A client recently had a problem where content that was sent for translation wasn't translated fully. The returned translation was only half done and appeared to be truncated. After a quick investigation I discovered there was an error in the HTML for a node.
<a href='...'>link text</a>
(a space was missing between 'a' and 'href')
Many times, browsers manage to display pages with broken HTML, so it's difficult to notice there's a problem. In this case the link is missing but the text is all there.
Broken HTML leads to problems
This is what ICanLocalize does when you send content for translation:
- The node title and body text are sent to the ICanLocalize server
- The ICanLocalize server parses the HTML
- The HTML parser extracts the text for translation
The HTML parser extracts the text in such a way that translators only have to edit text and not HTML tags. While translators are editing, a preview panel shows them how the translated document would appear.
Our parser is fairly robust but obviously in this situation it failed.
Remember that the ICanLocalize server is not the only computer to process your pages. Search engines (a.k.a Googlebot) read your pages and try to make sense of them. When they encounter broken HTML, they get confused. Parts of the page, or even entire pages can be lost if search engines cannot process them and cannot follow links.

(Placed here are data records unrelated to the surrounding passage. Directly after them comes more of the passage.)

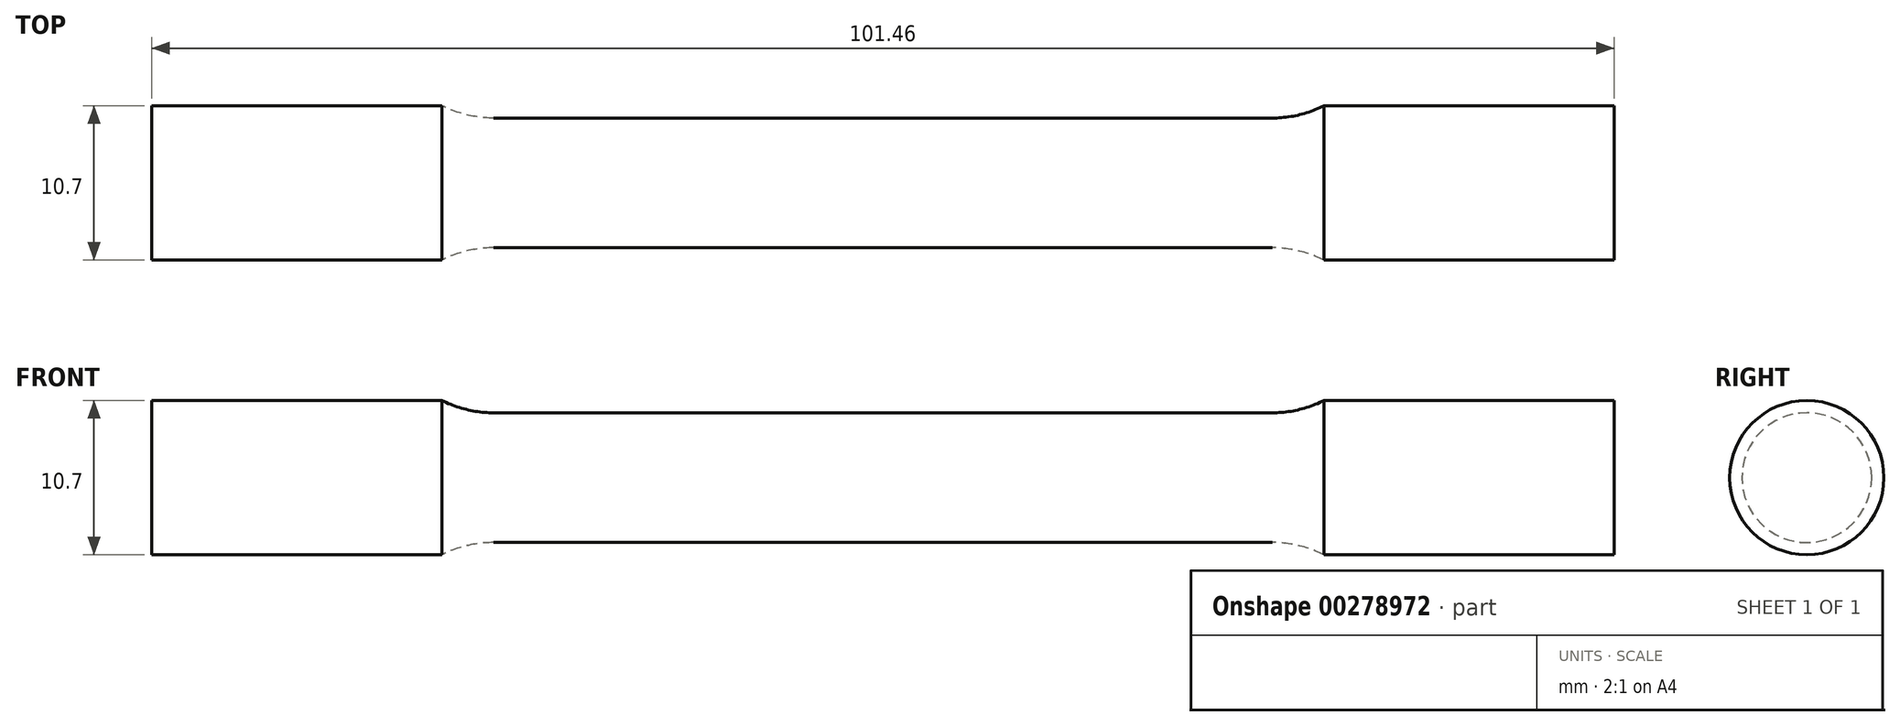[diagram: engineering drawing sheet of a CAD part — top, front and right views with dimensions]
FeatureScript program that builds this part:
annotation { "Feature Type Name" : "Feature", "Feature Type Description" : "" }
export const myFeature = defineFeature(function(context is Context, id is Id, definition is map)
    precondition{}
    {
        {
            var Q0;
            Q0=qCreatedBy(makeId("Front.planeOp"),FACE);
            var sketch = newSketch(context, id + "F0", { "sketchPlane" : qUnion([Q0])});
            skLineSegment(sketch, "E0", {"start": v(0, 4.5) * mm, "end": v(27, 4.5) * mm});
            skArc(sketch, "E1", {"start": v(27, 4.5) * mm, "mid": v(28.84, 4.72) * mm, "end": v(30.59, 5.35) * mm});
            skLineSegment(sketch, "E2", {"start": v(30.59, 5.35) * mm, "end": v(50.73, 5.35) * mm});
            skLineSegment(sketch, "E3", {"start": v(50.73, 5.35) * mm, "end": v(50.73, 0) * mm});
            skLineSegment(sketch, "E4.MirrorCS", {"start": v(-30.59, 5.35) * mm, "end": v(-50.73, 5.35) * mm});
            skArc(sketch, "E5.MirrorCS", {"start": v(-27, 4.5) * mm, "mid": v(-28.84, 4.72) * mm, "end": v(-30.59, 5.35) * mm});
            skLineSegment(sketch, "E6.MirrorCS", {"start": v(-50.73, 5.35) * mm, "end": v(-50.73, 0) * mm});
            skLineSegment(sketch, "E7.MirrorCS", {"start": v(0, 4.5) * mm, "end": v(-27, 4.5) * mm});
            skLineSegment(sketch, "E8", {"start": v(-50.73, 0) * mm, "end": v(50.73, 0) * mm});
            skSolve(sketch);
        }
        {
            var Q0;
            Q0=makeQuery(id+"F0.imprint","IMPRINT",FACE,{"disambiguationData":[TD([[makeQuery(id+"F0.imprint","IMPRINT",EDGE,{"derivedFrom":sQuery(id+"F0.wireOp",EDGE,"E0")}),-1.0]])]});
            var Q1;
            Q1=sQuery(id+"F0.wireOp",EDGE,"E8");
            revolve(context, id + "F1", {"entities" : qUnion([Q0]), "axis" : qUnion([Q1]), "revolveType" : RevolveType.FULL});
        }
    });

Make sure your HTML is valid
Before sending content for translation it's always a good idea make sure the HTML in your nodes are valid. I've done a quick search for drupal markup validation modules and this one looks useful: http://drupal.org/project/w3c_validator
You can use the validator directly: http://validator.w3.org/
My personal favorite is the Firefox HTML validator. It's pretty simple. Green means GO, red means no-go and yellow means check. You get instant validation for entire pages as soon as you save the first draft.